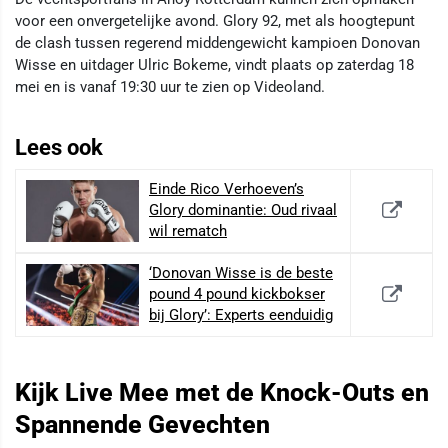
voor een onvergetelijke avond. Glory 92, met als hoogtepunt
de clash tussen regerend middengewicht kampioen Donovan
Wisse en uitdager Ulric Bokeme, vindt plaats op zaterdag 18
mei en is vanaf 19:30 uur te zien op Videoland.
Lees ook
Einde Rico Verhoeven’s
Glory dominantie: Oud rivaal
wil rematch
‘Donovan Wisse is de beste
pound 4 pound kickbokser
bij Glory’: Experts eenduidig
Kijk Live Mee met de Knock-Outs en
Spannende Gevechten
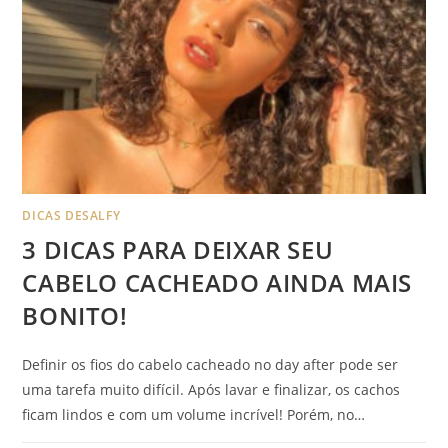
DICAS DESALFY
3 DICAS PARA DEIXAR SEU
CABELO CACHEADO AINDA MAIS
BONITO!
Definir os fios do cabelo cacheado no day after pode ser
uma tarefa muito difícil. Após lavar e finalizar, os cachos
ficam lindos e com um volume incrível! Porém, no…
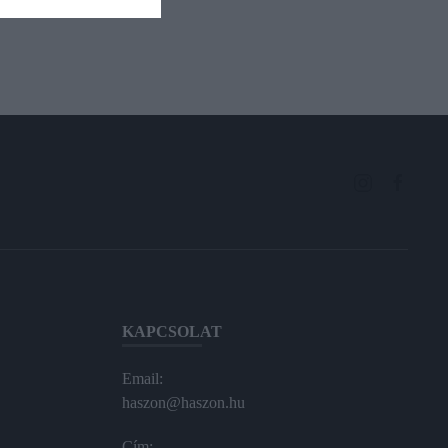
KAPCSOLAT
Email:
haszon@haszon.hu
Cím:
◆ ◆ ◆
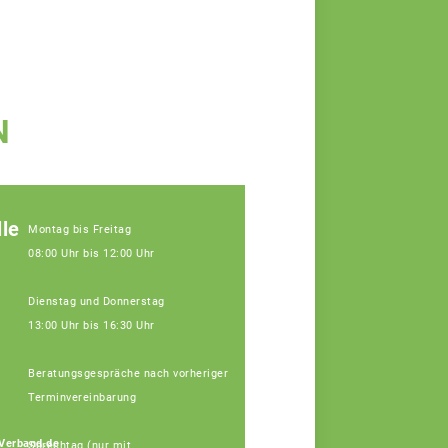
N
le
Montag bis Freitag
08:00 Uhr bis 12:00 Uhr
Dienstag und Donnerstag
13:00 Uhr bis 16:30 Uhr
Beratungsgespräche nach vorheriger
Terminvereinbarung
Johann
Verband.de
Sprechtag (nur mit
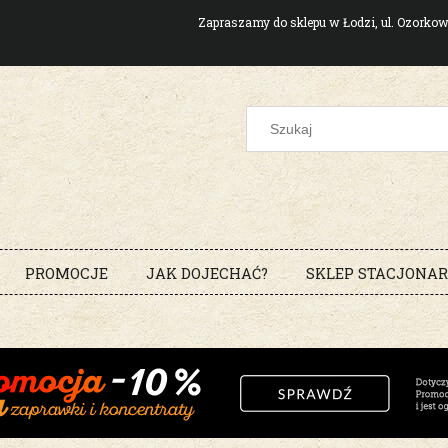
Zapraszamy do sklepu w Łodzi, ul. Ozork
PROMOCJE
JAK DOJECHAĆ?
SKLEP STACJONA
◆ ◆ ◆
• _Written task_
Here the job is to copy the stretch of records from the line containing "Sprechtag (nur mit" through the line containing "SKLEP STACJONA", word for word. Leave every picture out.

• _Output below_
Sprechtag (nur mit
Zapraszamy do sklepu w Łodzi, ul. Ozork
PROMOCJE
JAK DOJECHAĆ?
SKLEP STACJONA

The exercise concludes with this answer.